*TASK OBJECTIVE*:
Copy out every line from the first one down to the line containing "Разработен е план на при", with both ends included.

*** Opening of DATA FOR THIS TASK ***

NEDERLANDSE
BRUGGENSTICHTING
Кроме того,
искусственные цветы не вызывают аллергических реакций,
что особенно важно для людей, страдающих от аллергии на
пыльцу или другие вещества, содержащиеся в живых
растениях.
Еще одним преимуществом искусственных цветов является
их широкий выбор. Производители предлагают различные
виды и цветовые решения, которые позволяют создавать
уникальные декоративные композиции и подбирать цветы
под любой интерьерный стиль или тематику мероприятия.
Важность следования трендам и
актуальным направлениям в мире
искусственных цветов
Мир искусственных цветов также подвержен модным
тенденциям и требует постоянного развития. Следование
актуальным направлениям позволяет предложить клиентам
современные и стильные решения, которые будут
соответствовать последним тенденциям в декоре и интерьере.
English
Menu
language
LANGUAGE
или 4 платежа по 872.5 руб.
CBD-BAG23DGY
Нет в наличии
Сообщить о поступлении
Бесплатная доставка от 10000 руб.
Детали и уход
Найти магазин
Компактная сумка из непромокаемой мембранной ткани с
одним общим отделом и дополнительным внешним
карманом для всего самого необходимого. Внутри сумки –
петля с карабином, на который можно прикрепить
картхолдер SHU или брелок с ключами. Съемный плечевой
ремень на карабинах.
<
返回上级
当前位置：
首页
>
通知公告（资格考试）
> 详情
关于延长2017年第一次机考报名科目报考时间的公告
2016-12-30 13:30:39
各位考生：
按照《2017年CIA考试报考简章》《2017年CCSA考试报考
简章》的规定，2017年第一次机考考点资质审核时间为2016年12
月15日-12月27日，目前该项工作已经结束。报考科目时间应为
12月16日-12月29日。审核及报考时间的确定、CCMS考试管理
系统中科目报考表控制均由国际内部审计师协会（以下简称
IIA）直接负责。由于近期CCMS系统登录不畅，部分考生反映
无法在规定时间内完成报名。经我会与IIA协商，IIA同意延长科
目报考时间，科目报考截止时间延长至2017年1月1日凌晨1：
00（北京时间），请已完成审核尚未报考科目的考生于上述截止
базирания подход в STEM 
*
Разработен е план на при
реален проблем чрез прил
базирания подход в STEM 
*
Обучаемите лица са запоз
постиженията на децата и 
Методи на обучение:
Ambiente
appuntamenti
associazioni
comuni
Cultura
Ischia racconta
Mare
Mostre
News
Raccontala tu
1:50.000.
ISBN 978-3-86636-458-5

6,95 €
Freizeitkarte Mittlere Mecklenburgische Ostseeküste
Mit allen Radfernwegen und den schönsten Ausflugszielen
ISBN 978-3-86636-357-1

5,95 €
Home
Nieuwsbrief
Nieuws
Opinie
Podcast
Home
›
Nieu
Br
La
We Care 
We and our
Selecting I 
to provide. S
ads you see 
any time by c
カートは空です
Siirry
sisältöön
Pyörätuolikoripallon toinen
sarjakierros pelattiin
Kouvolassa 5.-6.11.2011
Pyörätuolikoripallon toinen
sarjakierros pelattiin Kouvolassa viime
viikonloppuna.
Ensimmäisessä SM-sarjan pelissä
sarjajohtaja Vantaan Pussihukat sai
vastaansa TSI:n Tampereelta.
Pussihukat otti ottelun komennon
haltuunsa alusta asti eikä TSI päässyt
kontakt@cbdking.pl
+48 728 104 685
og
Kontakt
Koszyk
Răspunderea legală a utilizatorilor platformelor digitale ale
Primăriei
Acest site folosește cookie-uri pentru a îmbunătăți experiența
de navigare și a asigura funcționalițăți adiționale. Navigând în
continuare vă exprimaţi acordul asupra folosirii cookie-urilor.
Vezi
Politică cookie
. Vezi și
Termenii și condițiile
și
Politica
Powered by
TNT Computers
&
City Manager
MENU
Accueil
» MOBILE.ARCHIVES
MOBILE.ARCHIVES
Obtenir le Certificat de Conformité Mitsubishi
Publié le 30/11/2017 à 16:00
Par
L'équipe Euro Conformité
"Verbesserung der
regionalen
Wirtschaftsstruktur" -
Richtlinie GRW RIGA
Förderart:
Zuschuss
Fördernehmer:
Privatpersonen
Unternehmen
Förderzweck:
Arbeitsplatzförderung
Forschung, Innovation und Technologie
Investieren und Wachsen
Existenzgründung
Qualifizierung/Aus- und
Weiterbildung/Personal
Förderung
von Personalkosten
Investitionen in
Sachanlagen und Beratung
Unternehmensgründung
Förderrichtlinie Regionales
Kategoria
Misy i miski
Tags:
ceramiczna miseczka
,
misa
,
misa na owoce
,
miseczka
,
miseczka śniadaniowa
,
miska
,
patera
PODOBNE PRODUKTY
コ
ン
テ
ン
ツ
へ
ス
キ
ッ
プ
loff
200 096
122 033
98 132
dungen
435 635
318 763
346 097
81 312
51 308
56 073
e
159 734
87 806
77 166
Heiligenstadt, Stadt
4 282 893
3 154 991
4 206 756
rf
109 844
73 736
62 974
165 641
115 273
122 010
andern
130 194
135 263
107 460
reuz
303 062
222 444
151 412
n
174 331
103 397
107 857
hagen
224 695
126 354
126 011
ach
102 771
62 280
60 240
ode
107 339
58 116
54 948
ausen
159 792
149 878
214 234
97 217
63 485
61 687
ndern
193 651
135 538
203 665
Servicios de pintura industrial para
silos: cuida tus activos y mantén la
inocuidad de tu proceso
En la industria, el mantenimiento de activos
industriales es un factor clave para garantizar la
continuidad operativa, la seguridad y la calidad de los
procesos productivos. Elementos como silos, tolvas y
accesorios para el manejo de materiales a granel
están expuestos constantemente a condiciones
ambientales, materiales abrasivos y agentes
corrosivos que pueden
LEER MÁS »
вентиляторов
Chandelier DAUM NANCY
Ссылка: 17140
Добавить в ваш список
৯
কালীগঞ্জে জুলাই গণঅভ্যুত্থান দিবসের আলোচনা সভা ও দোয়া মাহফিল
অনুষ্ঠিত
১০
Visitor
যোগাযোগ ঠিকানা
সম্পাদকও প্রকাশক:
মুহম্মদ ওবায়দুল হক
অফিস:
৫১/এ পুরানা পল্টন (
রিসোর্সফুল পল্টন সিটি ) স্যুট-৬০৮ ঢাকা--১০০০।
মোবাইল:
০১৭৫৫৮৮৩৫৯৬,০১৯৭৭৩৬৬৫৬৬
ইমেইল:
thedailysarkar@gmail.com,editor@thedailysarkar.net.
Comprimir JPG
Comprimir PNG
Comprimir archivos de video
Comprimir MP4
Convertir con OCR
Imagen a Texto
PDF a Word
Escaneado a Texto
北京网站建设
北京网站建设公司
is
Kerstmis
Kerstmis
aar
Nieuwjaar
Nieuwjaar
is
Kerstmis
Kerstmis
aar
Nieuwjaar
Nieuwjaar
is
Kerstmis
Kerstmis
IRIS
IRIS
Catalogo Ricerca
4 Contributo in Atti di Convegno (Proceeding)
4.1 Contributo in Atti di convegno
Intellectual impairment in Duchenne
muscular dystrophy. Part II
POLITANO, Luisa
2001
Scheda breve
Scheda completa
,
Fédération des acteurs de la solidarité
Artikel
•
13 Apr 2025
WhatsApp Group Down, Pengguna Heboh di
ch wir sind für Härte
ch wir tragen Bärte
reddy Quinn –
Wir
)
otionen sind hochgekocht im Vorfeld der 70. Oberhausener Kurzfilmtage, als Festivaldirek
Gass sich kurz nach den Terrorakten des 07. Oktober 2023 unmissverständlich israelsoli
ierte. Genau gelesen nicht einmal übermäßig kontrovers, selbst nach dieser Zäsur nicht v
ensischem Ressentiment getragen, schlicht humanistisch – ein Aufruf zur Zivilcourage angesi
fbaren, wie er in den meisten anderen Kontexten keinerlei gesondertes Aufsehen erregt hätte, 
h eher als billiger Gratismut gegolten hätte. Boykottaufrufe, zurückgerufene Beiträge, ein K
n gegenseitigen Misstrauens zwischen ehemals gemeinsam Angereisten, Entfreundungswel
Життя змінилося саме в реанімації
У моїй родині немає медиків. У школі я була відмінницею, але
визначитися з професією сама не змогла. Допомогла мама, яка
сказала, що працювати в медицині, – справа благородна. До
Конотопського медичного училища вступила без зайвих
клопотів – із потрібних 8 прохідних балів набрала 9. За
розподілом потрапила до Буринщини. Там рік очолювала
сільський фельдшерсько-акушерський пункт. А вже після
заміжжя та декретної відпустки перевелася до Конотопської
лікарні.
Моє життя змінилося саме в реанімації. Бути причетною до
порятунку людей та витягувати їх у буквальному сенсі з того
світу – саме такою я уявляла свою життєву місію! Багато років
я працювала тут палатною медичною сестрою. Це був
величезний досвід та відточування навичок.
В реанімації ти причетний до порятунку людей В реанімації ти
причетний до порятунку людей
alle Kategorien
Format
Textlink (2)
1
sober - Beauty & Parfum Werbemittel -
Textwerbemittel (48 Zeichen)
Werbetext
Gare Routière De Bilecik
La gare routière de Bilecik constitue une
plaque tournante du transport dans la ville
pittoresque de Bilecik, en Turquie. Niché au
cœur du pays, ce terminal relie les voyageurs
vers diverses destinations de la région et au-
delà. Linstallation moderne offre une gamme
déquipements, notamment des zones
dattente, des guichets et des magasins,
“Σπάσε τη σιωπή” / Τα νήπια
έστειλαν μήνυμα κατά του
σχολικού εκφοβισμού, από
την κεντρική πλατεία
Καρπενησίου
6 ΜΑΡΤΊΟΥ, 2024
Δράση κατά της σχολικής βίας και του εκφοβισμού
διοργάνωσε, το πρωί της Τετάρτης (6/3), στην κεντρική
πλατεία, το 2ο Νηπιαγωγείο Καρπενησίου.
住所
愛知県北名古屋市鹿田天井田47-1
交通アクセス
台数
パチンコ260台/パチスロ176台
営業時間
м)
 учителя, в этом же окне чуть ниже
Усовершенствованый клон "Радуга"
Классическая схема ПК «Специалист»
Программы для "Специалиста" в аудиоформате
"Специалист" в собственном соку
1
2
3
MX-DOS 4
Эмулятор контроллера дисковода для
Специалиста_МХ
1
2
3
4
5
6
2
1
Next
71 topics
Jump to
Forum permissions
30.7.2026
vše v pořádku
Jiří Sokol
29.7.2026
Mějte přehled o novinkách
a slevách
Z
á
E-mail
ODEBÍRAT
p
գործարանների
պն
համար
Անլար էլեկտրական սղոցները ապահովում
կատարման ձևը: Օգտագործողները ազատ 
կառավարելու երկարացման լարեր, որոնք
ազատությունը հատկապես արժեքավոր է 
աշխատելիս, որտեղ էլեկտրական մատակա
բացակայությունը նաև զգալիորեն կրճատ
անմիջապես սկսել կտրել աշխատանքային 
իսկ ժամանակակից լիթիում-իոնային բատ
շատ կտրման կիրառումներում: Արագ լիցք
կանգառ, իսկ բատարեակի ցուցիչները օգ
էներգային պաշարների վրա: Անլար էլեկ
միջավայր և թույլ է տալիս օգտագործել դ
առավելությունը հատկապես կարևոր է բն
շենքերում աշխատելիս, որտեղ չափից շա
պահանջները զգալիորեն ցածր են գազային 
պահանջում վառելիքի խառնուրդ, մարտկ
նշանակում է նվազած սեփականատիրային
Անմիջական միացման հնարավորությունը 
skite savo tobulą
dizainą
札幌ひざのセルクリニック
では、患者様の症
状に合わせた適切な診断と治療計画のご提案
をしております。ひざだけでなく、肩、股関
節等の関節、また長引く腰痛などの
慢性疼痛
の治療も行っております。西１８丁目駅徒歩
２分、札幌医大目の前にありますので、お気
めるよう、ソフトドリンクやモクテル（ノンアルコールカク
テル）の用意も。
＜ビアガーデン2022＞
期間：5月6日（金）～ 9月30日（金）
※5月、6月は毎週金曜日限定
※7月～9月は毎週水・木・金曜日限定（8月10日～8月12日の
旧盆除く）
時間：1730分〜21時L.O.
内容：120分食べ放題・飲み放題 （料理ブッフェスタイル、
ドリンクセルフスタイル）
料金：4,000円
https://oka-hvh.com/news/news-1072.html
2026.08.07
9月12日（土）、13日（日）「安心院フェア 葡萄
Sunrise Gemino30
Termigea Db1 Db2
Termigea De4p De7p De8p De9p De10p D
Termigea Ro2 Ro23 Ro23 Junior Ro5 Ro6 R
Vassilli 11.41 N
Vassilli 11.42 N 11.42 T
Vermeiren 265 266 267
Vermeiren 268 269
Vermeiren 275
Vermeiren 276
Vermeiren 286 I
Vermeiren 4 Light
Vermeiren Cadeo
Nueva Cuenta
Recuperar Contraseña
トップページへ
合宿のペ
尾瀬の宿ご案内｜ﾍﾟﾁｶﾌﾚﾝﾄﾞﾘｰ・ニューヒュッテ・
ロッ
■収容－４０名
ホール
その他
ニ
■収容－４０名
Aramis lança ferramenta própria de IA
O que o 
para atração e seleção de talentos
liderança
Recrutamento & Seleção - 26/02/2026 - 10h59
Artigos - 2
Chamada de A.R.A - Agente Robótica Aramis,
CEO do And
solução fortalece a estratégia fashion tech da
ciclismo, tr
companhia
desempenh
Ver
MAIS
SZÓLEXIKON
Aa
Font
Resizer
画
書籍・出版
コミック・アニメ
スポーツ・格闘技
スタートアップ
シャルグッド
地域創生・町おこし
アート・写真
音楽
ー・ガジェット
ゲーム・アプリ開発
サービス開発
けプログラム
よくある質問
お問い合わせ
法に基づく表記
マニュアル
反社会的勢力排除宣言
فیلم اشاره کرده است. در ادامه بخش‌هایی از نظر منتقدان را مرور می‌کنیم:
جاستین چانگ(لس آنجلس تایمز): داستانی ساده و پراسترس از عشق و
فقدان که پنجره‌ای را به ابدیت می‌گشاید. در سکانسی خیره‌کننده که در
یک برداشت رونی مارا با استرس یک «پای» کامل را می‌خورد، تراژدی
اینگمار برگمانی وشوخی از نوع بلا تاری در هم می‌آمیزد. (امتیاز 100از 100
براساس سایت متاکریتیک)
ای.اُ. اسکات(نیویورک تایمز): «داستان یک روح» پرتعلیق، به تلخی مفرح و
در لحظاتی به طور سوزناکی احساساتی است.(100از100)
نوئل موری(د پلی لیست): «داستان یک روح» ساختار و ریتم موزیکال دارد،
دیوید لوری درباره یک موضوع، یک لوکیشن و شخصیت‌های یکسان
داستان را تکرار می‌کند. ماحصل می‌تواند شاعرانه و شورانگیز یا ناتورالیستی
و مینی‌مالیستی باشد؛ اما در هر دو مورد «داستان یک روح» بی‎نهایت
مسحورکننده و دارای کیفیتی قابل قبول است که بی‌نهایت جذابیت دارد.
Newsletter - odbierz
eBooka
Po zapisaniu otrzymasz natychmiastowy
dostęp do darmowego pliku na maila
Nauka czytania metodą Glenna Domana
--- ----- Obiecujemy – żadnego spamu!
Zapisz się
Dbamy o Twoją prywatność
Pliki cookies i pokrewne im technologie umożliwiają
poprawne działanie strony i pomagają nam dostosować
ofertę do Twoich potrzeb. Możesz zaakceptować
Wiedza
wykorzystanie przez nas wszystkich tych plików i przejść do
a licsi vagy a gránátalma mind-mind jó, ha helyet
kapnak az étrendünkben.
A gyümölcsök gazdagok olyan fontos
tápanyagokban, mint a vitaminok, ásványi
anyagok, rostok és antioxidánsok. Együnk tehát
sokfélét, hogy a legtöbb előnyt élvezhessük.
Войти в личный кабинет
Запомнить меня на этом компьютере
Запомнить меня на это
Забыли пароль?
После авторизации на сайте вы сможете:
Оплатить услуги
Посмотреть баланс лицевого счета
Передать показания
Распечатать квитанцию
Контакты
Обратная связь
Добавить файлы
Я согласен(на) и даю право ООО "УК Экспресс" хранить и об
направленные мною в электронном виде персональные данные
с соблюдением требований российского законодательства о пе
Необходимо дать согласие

*** Close of DATA FOR THIS TASK ***

*FINAL ANSWER*:
NEDERLANDSE
BRUGGENSTICHTING
Кроме того,
искусственные цветы не вызывают аллергических реакций,
что особенно важно для людей, страдающих от аллергии на
пыльцу или другие вещества, содержащиеся в живых
растениях.
Еще одним преимуществом искусственных цветов является
их широкий выбор. Производители предлагают различные
виды и цветовые решения, которые позволяют создавать
уникальные декоративные композиции и подбирать цветы
под любой интерьерный стиль или тематику мероприятия.
Важность следования трендам и
актуальным направлениям в мире
искусственных цветов
Мир искусственных цветов также подвержен модным
тенденциям и требует постоянного развития. Следование
актуальным направлениям позволяет предложить клиентам
современные и стильные решения, которые будут
соответствовать последним тенденциям в декоре и интерьере.
English
Menu
language
LANGUAGE
или 4 платежа по 872.5 руб.
CBD-BAG23DGY
Нет в наличии
Сообщить о поступлении
Бесплатная доставка от 10000 руб.
Детали и уход
Найти магазин
Компактная сумка из непромокаемой мембранной ткани с
одним общим отделом и дополнительным внешним
карманом для всего самого необходимого. Внутри сумки –
петля с карабином, на который можно прикрепить
картхолдер SHU или брелок с ключами. Съемный плечевой
ремень на карабинах.
<
返回上级
当前位置：
首页
>
通知公告（资格考试）
> 详情
关于延长2017年第一次机考报名科目报考时间的公告
2016-12-30 13:30:39
各位考生：
按照《2017年CIA考试报考简章》《2017年CCSA考试报考
简章》的规定，2017年第一次机考考点资质审核时间为2016年12
月15日-12月27日，目前该项工作已经结束。报考科目时间应为
12月16日-12月29日。审核及报考时间的确定、CCMS考试管理
系统中科目报考表控制均由国际内部审计师协会（以下简称
IIA）直接负责。由于近期CCMS系统登录不畅，部分考生反映
无法在规定时间内完成报名。经我会与IIA协商，IIA同意延长科
目报考时间，科目报考截止时间延长至2017年1月1日凌晨1：
00（北京时间），请已完成审核尚未报考科目的考生于上述截止
базирания подход в STEM 
*
Разработен е план на при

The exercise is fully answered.